De día: la arquitectura
Con luz plena ves lo que de noche desaparece: la piedra clara de los muelles, las fechas talladas en los puentes, los arbotantes de Notre-Dame, los ángeles dorados del Pont Alexandre III, la longitud real de la fachada del Louvre. También es la única franja en la que las fotos salen nítidas sin trípode, porque un barco en movimiento y poca luz no se llevan bien.
Es además la franja cómoda para ir con niños, con gente mayor o si el crucero es un descanso a mitad de jornada. El crucero de una hora desde la Torre Eiffel sale cada media hora entre abril y septiembre desde las 10:00, así que se encaja en cualquier hueco sin planificar nada.
Al atardecer: la franja buena
Es la que más se repite en las reseñas en español, y no por casualidad. «Muy bonito, sobre todo si lo tomas en las horas del atardecer», escribe una viajera verificada; «recomiendo hacerlo para el atardecer», dice otra. La razón es simple: es la única salida en la que ves las dos ciudades. Empiezas con sol lateral, que es la mejor luz del día sobre la piedra clara, y hacia la mitad del recorrido empiezan a encenderse las farolas de los puentes y los focos de los monumentos.
Si quieres esta franja con la copa y la parada para fotos, el crucero al atardecer con champán escalona sus salidas entre las 16:45 y las 19:45 según la época del año, precisamente para caer siempre en ese punto. Está marcado como «se agota fácilmente», así que no lo dejes para la víspera.
De noche: los reflejos
Con la ciudad ya oscura desaparece la arquitectura y aparece otra cosa: el agua negra devolviendo las luces, los puentes iluminados por debajo y la Torre Eiffel centelleando durante cinco minutos justo al dar cada hora. Es la versión más fotogénica y la menos informativa — no vas a distinguir un arbotante de una cornisa, pero la foto es la que todo el mundo conoce.
El nocturno con música de Vedettes de Paris es la opción con más respaldo de esta franja: 25.762 reseñas a 4,4. No lleva guía a bordo, sino música ambiente y una app propia con audio en diez idiomas, español incluido. Lleva auriculares.

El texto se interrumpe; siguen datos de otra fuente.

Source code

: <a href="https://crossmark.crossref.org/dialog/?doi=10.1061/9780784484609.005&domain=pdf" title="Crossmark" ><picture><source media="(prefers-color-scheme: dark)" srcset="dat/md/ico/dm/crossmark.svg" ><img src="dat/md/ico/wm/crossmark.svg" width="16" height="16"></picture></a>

El centelleo de la torre, cronometrado
La Torre Eiffel destella durante cinco minutos al comienzo de cada hora, desde el anochecer y hasta la última hora de la noche. Si vas buscando esa imagen concreta, mira dónde estará tu barco a las en punto. En los cruceros que salen del Puerto de la Bourdonnais la torre queda al principio y al final del recorrido, así que una salida a la hora en punto te la deja al arrancar, y una a menos cuarto te la deja hacia el final. En los que salen del Pont Neuf la torre llega hacia el minuto cuarenta, así que conviene zarpar a y veinte.
Qué día de la semana
La hora manda, pero el día también. Los fines de semana de verano la cubierta superior se llena en cuanto abren el embarque, y esa es la queja que aparece en las reseñas de cuatro estrellas: «mucha gente, demasiada». Si tienes flexibilidad, un martes a las siete de la tarde es el mismo crucero con la mitad de gente. Y si solo puedes el sábado, embarca de los primeros y sube directo a la cubierta de arriba en vez de entretenerte abajo.
Y si te equivocas de hora
Con el crucero de la Torre Eiffel, poco importa: el billete vale hasta treinta días después de la fecha reservada, así que puedes simplemente ir otro día a otra hora. En los demás tienes cancelación gratuita hasta veinticuatro horas antes y la opción de reservar ahora y pagar después. Reservar con margen no cuesta nada; reservar a la hora equivocada, sí.